1911 Encyclopædia Britannica/Ladd, George Trumbull
LADD, GEORGE TRUMBULL (1842– ), American philosopher, was born in Painesville, Lake county, Ohio, on the 19th of January 1842. He graduated at Western Reserve College in 1864 and at Andover Theological Seminary in 1869; preached in Edinburg, Ohio, in 1869–1871, and in the Spring Street Congregational Church of Milwaukee in 1871–1879; and was professor of philosophy at Bowdoin College in 1879–1881, and Clark professor of metaphysics and moral philosophy at Yale from 1881 till 1901, when he took charge of the graduate department of philosophy and psychology; he became professor emeritus in 1905. In 1879–1882 he lectured on theology at Andover Theological Seminary, and in 1883 at Harvard, where in 1895–1896 he conducted a graduate seminary in ethics. He lectured in Japan in 1892, 1899 (when he also visited the universities of India) and 1906–1907. He was much influenced by Lotze, whose Outlines of Philosophy he translated (6 vols., 1877), and was one of the first to introduce (1879) the study of experimental psychology into America, the Yale psychological laboratory being founded by him.

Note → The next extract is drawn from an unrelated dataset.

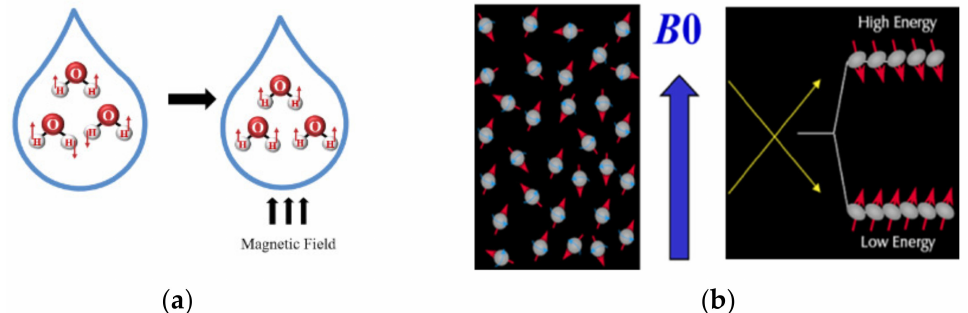
Figure 1. Effect of magnetic field on water molecules: ( a ) Reorientation of proton spin under magnetic field effect; ( b ) sketch of energy-level splitting of hydrogen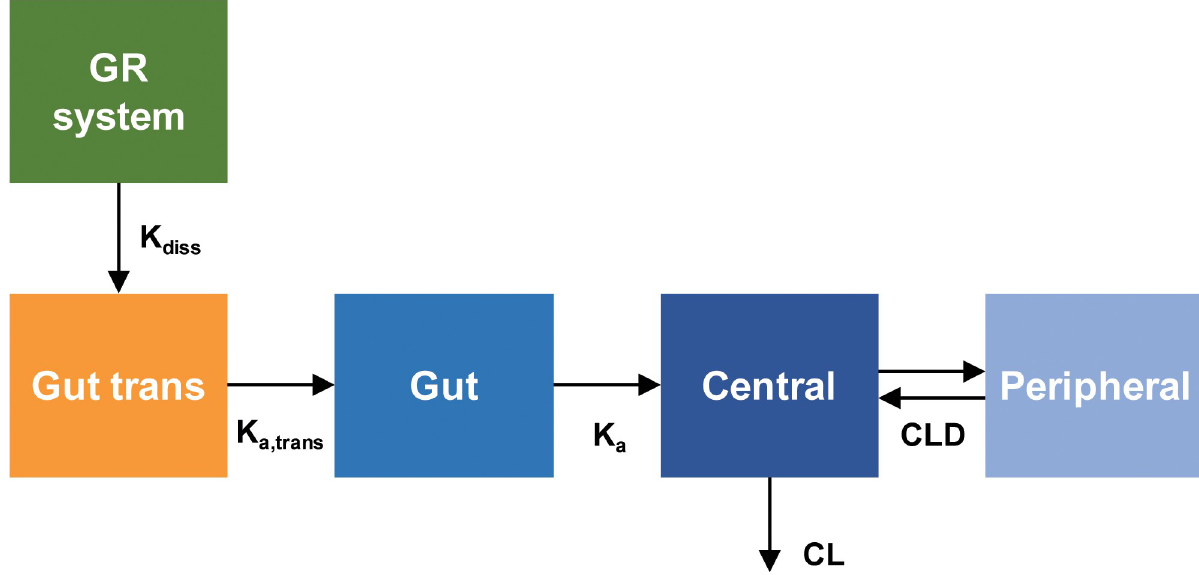
Fig 2. The pharmacokinetic model structure for the prediction of in vivo dissolution profile of acyclovir gastroretentive (GR) system. The population pharmacokinetic model of acyclovir to predict in vivo dissolution profile of GR system.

Publications.—The Principles of Church Polity (1882); The Doctrine of Sacred Scripture (1884); What is the Bible? (1888); Essays on the Higher Education (1899), defending the “old” (Yale) system against the Harvard or “new” education, as praised by George H. Palmer; Elements of Physiological Psychology (1889, rewritten as Outlines of Physiological Psychology, in 1890); Primer of Psychology (1894); Psychology, Descriptive and Explanatory (1894); and Outlines of Descriptive Psychology (1898); in a “system of philosophy,” Philosophy of the Mind (1891); Philosophy of Knowledge (1897); A Theory of Reality (1899); Philosophy of Conduct (1902); and Philosophy of Religion (2 vols., 1905); In Korea with Marquis Ito (1908); and Knowledge, Life and Reality (1909).